(PROVIDED RECORDS begins)
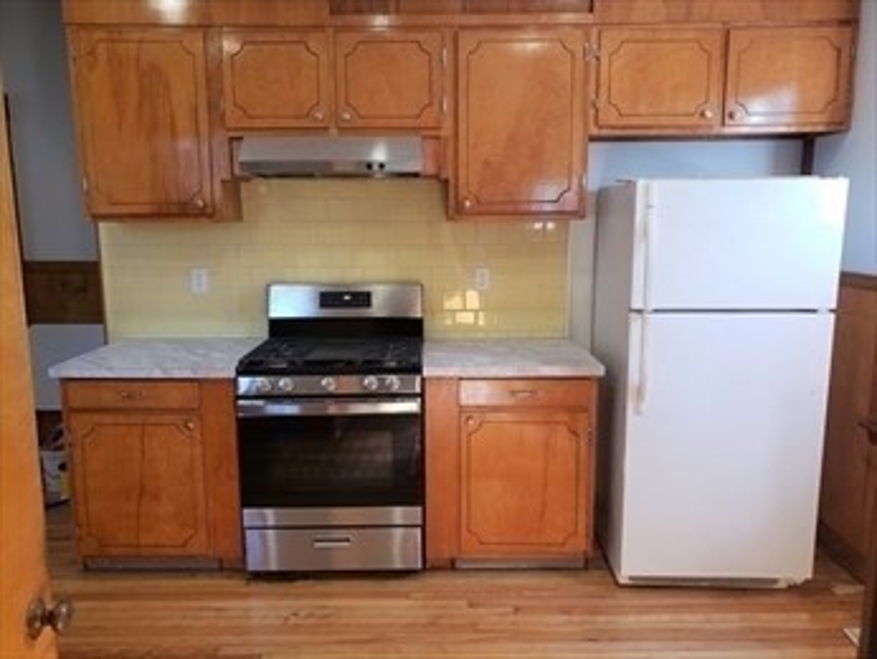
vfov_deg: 53.1
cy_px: 330
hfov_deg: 67.3
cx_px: 438
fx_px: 659
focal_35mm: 26
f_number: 2.4
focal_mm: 4.3
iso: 125
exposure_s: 1/60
(PROVIDED RECORDS ends)
**WORK TO BE COMPLETED**
Now transcribe all the entries above exactly, so that no picture is carried over.

**ANSWER SPACE**
vfov_deg: 53.1
cy_px: 330
hfov_deg: 67.3
cx_px: 438
fx_px: 659
focal_35mm: 26
f_number: 2.4
focal_mm: 4.3
iso: 125
exposure_s: 1/60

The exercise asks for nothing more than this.